Maybe it’s my passionate love for all things Ryan Gosling (that hair, that genuine smile, those smoldering eyes, that strong chin, his perfectly sculpted chest. We’d make beautiful babies) but I loved Drive. And apparently so did the rest of the film world considering it’s on almost everyone’s top 10. Ryan had described it as Pretty in Pink with head smashing which I believe is suiting. Drive tells the story of the driver, a movie stunt driver by day and a get away driver by night. The driver begins to fall for his next door neighbor played by Carey Mulligan who happens to be married to an ex con who needs to do one more job…and happens to need a driver. What comes of this is more head smashing than car chases.
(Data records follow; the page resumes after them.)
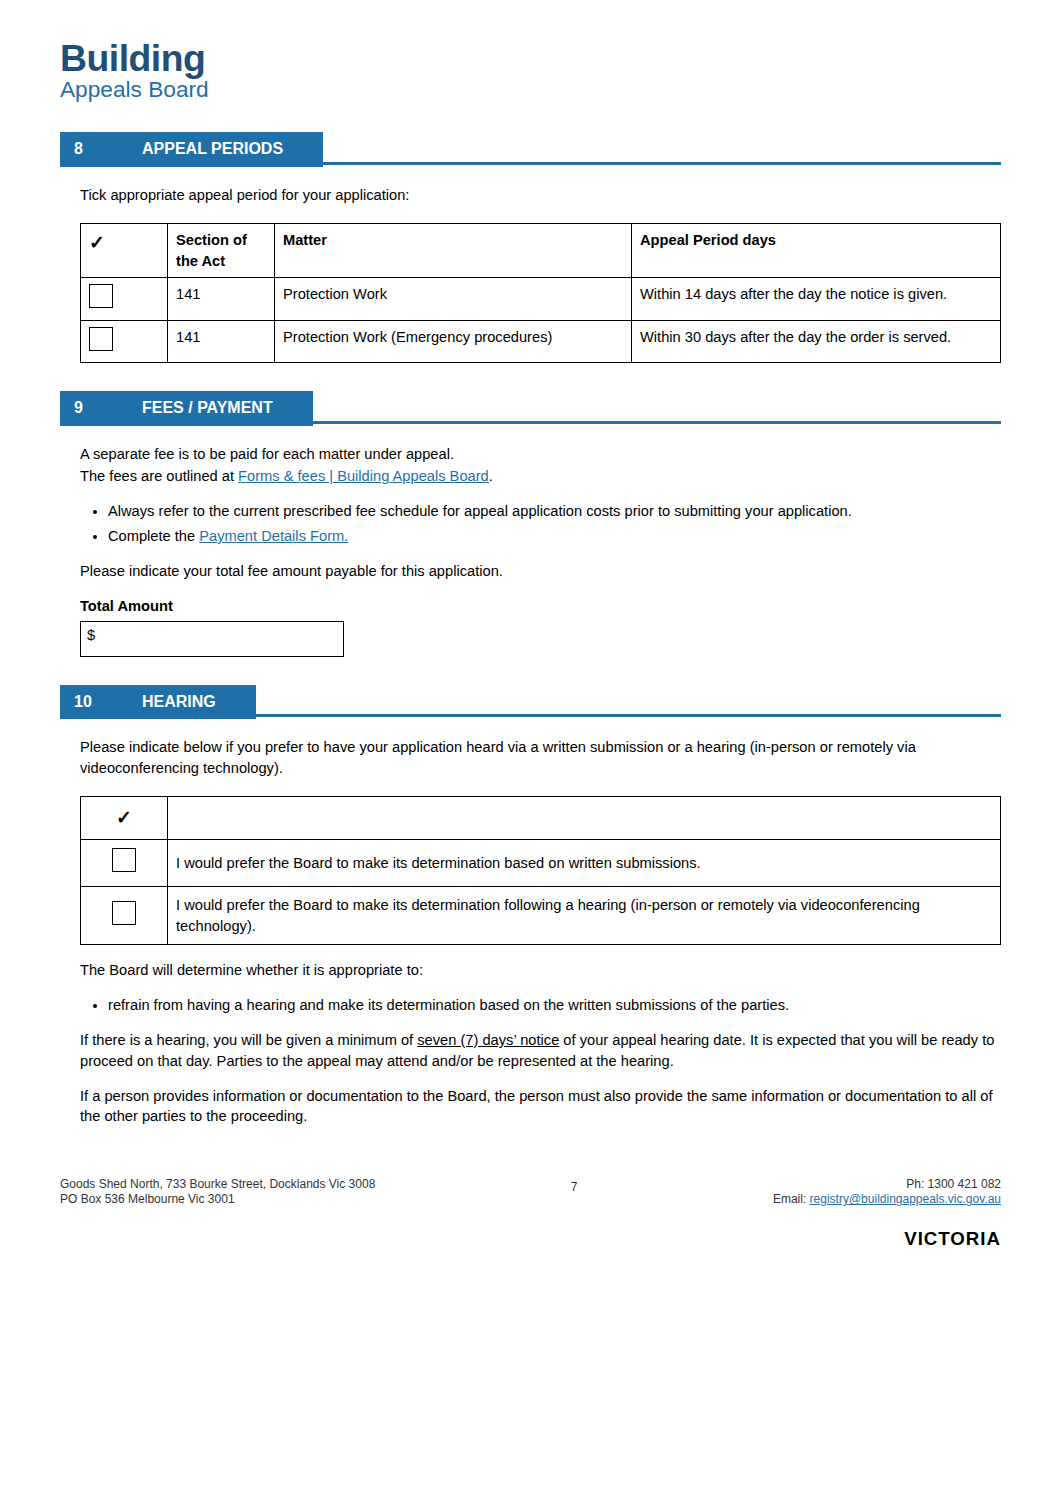Building
Appeals Board
8
APPEAL PERIODS
Tick appropriate appeal period for your application:
| ✓ | Section of the Act | Matter | Appeal Period days |
| --- | --- | --- | --- |
| | 141 | Protection Work | Within 14 days after the day the notice is given. |
| | 141 | Protection Work (Emergency procedures) | Within 30 days after the day the order is served. |
9
FEES / PAYMENT
A separate fee is to be paid for each matter under appeal.
The fees are outlined at Forms & fees | Building Appeals Board.
Always refer to the current prescribed fee schedule for appeal application costs prior to submitting your application.
Complete the Payment Details Form.
Please indicate your total fee amount payable for this application.
Total Amount
$
10
HEARING
Please indicate below if you prefer to have your application heard via a written submission or a hearing (in-person or remotely via videoconferencing technology).
| ✓ | |
| | I would prefer the Board to make its determination based on written submissions. |
| | I would prefer the Board to make its determination following a hearing (in-person or remotely via videoconferencing technology). |
The Board will determine whether it is appropriate to:
refrain from having a hearing and make its determination based on the written submissions of the parties.
If there is a hearing, you will be given a minimum of seven (7) days’ notice of your appeal hearing date. It is expected that you will be ready to proceed on that day. Parties to the appeal may attend and/or be represented at the hearing.
If a person provides information or documentation to the Board, the person must also provide the same information or documentation to all of the other parties to the proceeding.
Goods Shed North, 733 Bourke Street, Docklands Vic 3008
PO Box 536 Melbourne Vic 3001
7
Ph: 1300 421 082
Email: registry@buildingappeals.vic.gov.au
VICTORIA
A lot of people felt this was a character study and yet we knew nothing about the driver (not even his name) and he barely spoke, but Nicolas Winding Refn is known for his…er…let’s say unique filmmaking style. Basically he does what he wants. Giving us a character with little dialogue and background and yet the audience knew exactly what he was saying and who he was. All in all, Drive is a portrayal of human communication through actions and not words. It is violent and aggressive, yet honest and pure, and all while set to an 80s pop soundtrack.

So there it is, the whole lengthy lot of it.  I just wanted to mention here that there were a lot I didn’t add to this list and some I seriously debated with (The Help was very close to being swapped out for Young Adult, and I tried desperately to squeeze Harry Potter 7.2 in).  So here are a few films that I think deserve special credit: Young Adult, Harry Potter and the Deathly Hallows Part 2, Tin Tin, Girl With the Dragon Tattoo, The Rise of the Planet of the Apes, 50/50, Carnage, Crazy Stupid Love & (don’t laugh, I have a soft spot…) Captain America.

And with that being said, though I didn’t hate them I felt The Descendents and Hugo were a little overrated. I’ll explain in another blog.

Also, though I typically see 2 movies a week (my BFF gets free movies!), I mentioned there were a lot I missed out on and here’s why…Vancouver is a hot spot for NOT getting certain movies and I prefer a theater to my computer screen.  Because of this here are the movies I missed out on because Vancouver did NOT get them (well, not including My Week With Marilyn):

Martha Marcy May Marlene, We Need to Talk About Kevin, Another Earth, Submarine, Beginners, Tree of Life, The Guard, Super, Margin Call, Like Crazy, My Week With Marilyn, Win Win, A Dangerous Method, Take Shelter

I plan on finally caving and watching some online and I’ve heard rumors Vancouver might get A Dangerous Method and We Need to Talk About Kevin soon so one can hope…

I believe I am finally done. Sorry for the excessive amount of text.

Have a wonderful day!


2 Responses to “Best of 2011”

  1. Diane Williams January 8, 2012 at 6:18 pm #

    Can I assume you haven’t seen War Horse?

    • coffeeandcrosswords January 11, 2012 at 1:07 pm #

      Yes, haven’t seen it and it was one of those movies I just wasn’t interested in. I love Spielberg, and have an obsession with horses. But I guess I judged the movie by the trailer a bit and was really turned off. The only horse movie that has ever done it for me is Black Beauty. While I’ve heard wonderful reviews, there’s some movies I’m just not interested in and little can change my mind. Hugo happened to be one of them, and its only redeeming factor for me was the evident love letter to film that was there. Maybe I’ll give War Horse a chance later on but for now it’s not on my immediate list of must-sees.